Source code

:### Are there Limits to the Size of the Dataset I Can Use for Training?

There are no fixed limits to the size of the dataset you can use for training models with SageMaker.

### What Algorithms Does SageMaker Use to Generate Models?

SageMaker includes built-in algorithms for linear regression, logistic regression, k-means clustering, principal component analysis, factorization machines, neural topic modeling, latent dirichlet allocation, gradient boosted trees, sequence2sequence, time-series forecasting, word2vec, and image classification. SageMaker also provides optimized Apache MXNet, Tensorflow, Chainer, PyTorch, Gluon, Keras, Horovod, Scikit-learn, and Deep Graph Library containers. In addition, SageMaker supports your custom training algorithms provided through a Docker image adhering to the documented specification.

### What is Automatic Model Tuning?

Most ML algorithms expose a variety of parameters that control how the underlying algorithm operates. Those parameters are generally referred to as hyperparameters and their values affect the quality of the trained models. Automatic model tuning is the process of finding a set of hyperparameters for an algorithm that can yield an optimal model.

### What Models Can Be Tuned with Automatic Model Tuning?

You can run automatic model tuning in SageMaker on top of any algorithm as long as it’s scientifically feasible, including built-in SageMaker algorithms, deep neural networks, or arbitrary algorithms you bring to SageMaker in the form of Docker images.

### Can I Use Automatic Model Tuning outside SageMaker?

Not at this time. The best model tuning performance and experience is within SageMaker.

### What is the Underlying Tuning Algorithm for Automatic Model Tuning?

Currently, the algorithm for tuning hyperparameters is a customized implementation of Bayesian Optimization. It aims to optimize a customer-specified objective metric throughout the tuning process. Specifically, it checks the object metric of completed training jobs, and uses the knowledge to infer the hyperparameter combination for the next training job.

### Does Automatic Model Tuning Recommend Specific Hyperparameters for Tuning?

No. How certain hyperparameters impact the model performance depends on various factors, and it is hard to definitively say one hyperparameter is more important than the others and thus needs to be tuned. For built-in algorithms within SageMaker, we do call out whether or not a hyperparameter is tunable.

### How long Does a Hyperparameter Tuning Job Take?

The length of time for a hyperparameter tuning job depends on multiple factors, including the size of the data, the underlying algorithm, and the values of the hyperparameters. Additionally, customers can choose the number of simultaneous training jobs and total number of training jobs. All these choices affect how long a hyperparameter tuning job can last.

_Description of the task_: Rewrite the listing above so that every occurrence of "SageMaker" becomes "Amazon SageMaker". Leave all other text unchanged.

_Answer space_:
Source code

:### Are there Limits to the Size of the Dataset I Can Use for Training?

There are no fixed limits to the size of the dataset you can use for training models with Amazon SageMaker.

### What Algorithms Does Amazon SageMaker Use to Generate Models?

Amazon SageMaker includes built-in algorithms for linear regression, logistic regression, k-means clustering, principal component analysis, factorization machines, neural topic modeling, latent dirichlet allocation, gradient boosted trees, sequence2sequence, time-series forecasting, word2vec, and image classification. Amazon SageMaker also provides optimized Apache MXNet, Tensorflow, Chainer, PyTorch, Gluon, Keras, Horovod, Scikit-learn, and Deep Graph Library containers. In addition, Amazon SageMaker supports your custom training algorithms provided through a Docker image adhering to the documented specification.

### What is Automatic Model Tuning?

Most ML algorithms expose a variety of parameters that control how the underlying algorithm operates. Those parameters are generally referred to as hyperparameters and their values affect the quality of the trained models. Automatic model tuning is the process of finding a set of hyperparameters for an algorithm that can yield an optimal model.

### What Models Can Be Tuned with Automatic Model Tuning?

You can run automatic model tuning in Amazon SageMaker on top of any algorithm as long as it’s scientifically feasible, including built-in Amazon SageMaker algorithms, deep neural networks, or arbitrary algorithms you bring to Amazon SageMaker in the form of Docker images.

### Can I Use Automatic Model Tuning outside Amazon SageMaker?

Not at this time. The best model tuning performance and experience is within Amazon SageMaker.

### What is the Underlying Tuning Algorithm for Automatic Model Tuning?

Currently, the algorithm for tuning hyperparameters is a customized implementation of Bayesian Optimization. It aims to optimize a customer-specified objective metric throughout the tuning process. Specifically, it checks the object metric of completed training jobs, and uses the knowledge to infer the hyperparameter combination for the next training job.

### Does Automatic Model Tuning Recommend Specific Hyperparameters for Tuning?

No. How certain hyperparameters impact the model performance depends on various factors, and it is hard to definitively say one hyperparameter is more important than the others and thus needs to be tuned. For built-in algorithms within Amazon SageMaker, we do call out whether or not a hyperparameter is tunable.

### How long Does a Hyperparameter Tuning Job Take?

The length of time for a hyperparameter tuning job depends on multiple factors, including the size of the data, the underlying algorithm, and the values of the hyperparameters. Additionally, customers can choose the number of simultaneous training jobs and total number of training jobs. All these choices affect how long a hyperparameter tuning job can last.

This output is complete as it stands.